With the exception of a similar case involving Lyondell Chemical Co., which is pending in bankruptcy court in New York, legal experts were hard-pressed to cite another case in which creditors sought to go after all shareholders of a large public company in this way. And for independent shareholders like Lies, who wouldn't comment beyond his letter, it is taking its toll in defense costs and heartache.
"I've heard from investors whose entire life savings was dependent on Tribune stock," said Gary Lawson, a Texas attorney representing the Employees Retirement Fund of the City of Dallas. "But they can't afford to defend themselves. It's outrageous."
Fraudulent conveyance laws have been on the books for decades to protect a company and its creditors from transactions that harm the enterprise by extracting value without giving anything in return. A leveraged buyout gone bad is a common example because lenders, management and shareholders often benefit mightily, while the massive debt used to finance the deal renders the company insolvent, wiping out prior creditors.
Anyone who benefited from the transaction can be found liable for the fraudulent transfer in suits filed on behalf of the debtor's estate. But typically, legal experts say, the company or the pre-buyout creditors sue for recovery from banks and other parties with the deepest pockets, not rank-and-file investors such as Lies. And because fraudulent conveyance claims are difficult and expensive to litigate, the creditors and banks most often agree to settle the case early on.
The U.S. Bankruptcy Code also specifically discourages lawsuits targeting shareholders of bankrupt companies in some circumstances. A number of years ago, Congress tweaked the code with a provision called 546(e), which has been broadly interpreted to insulate investors who sold stock into a busted leveraged buyout like the Zell deal.
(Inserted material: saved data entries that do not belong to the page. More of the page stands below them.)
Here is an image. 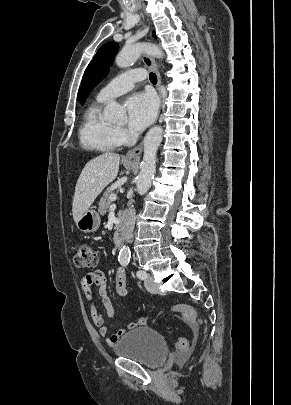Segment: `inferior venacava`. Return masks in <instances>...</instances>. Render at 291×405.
Listing matches in <instances>:
<instances>
[{"mask_svg":"<svg viewBox=\"0 0 291 405\" xmlns=\"http://www.w3.org/2000/svg\"><path fill=\"white\" fill-rule=\"evenodd\" d=\"M135 224V209L129 207L127 218L123 227L124 237L127 242H130Z\"/></svg>","mask_w":291,"mask_h":405,"instance_id":"inferior-vena-cava-1","label":"inferior vena cava"}]
</instances>
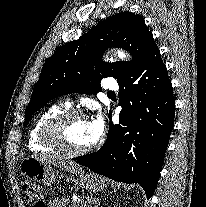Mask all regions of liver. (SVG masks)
Returning <instances> with one entry per match:
<instances>
[{
  "label": "liver",
  "mask_w": 206,
  "mask_h": 207,
  "mask_svg": "<svg viewBox=\"0 0 206 207\" xmlns=\"http://www.w3.org/2000/svg\"><path fill=\"white\" fill-rule=\"evenodd\" d=\"M35 158L40 161H45L47 163L53 164L54 166L59 167L62 170L71 172L73 174H77L83 171L82 167H80L77 163L72 161H65L59 156L40 155V156H35Z\"/></svg>",
  "instance_id": "1"
}]
</instances>
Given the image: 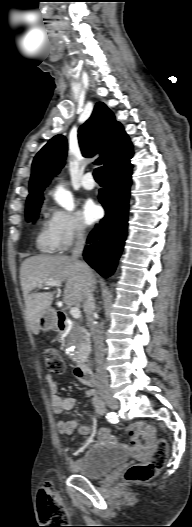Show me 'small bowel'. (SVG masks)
<instances>
[{
    "mask_svg": "<svg viewBox=\"0 0 192 527\" xmlns=\"http://www.w3.org/2000/svg\"><path fill=\"white\" fill-rule=\"evenodd\" d=\"M46 382L51 392V406L56 414H61L65 411L73 409L75 406V399L72 397H63L58 394L57 383L52 375L46 376ZM86 395L91 398L98 415L104 414V405L99 399L96 391L88 390ZM57 430L61 435H71L77 431L80 435H90L92 427L89 425H80L76 420H60L57 423ZM127 433L132 437V445L130 447L123 446L133 457L142 460L149 459L155 448V434L153 429L140 423H134L126 427ZM97 442L101 445L118 446L121 445L111 434L107 428H102L98 432Z\"/></svg>",
    "mask_w": 192,
    "mask_h": 527,
    "instance_id": "c3829d8e",
    "label": "small bowel"
}]
</instances>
But lawyers and other sources familiar with Tribune Co.'s situation say that twists and turns in the case have opened the door for Aurelius to find a way past the provision: by suing shareholders for constructive fraudulent conveyance under state law in 44 courts around the country, where they contend 546(e) doesn't apply.
"They came up with a workaround," said Kenneth Klee, the court-appointed independent examiner in the Tribune Co. case and one of the authors of the Bankruptcy Code. "They said, 'Let's abandon bankruptcy court and go into state law (using) old case law.'"
The situation facing Lies and other shareholders was nearly resolved before it started. Tribune Co.'s pre-buyout creditors and those that held the bank debt almost settled their differences in April 2010 with a deal that would have released all parties in the case from liability. But one large holdout, Los Angeles hedge fund Oaktree Capital Management, wouldn't buy into the settlement struck between junior creditors, the company and senior creditors led by JPMorgan Chase and Angelo, Gordon & Co.
That opportunity missed, the fraudulent conveyance claims gained a new head of steam later in 2010 when Klee and his team of examiners found that it was "highly likely" that the second step in the two-step Zell deal to take the company private left the company insolvent. That hardened positions among creditors on both sides of the charges and pushed the case toward its second anniversary with little hope of a consensual settlement.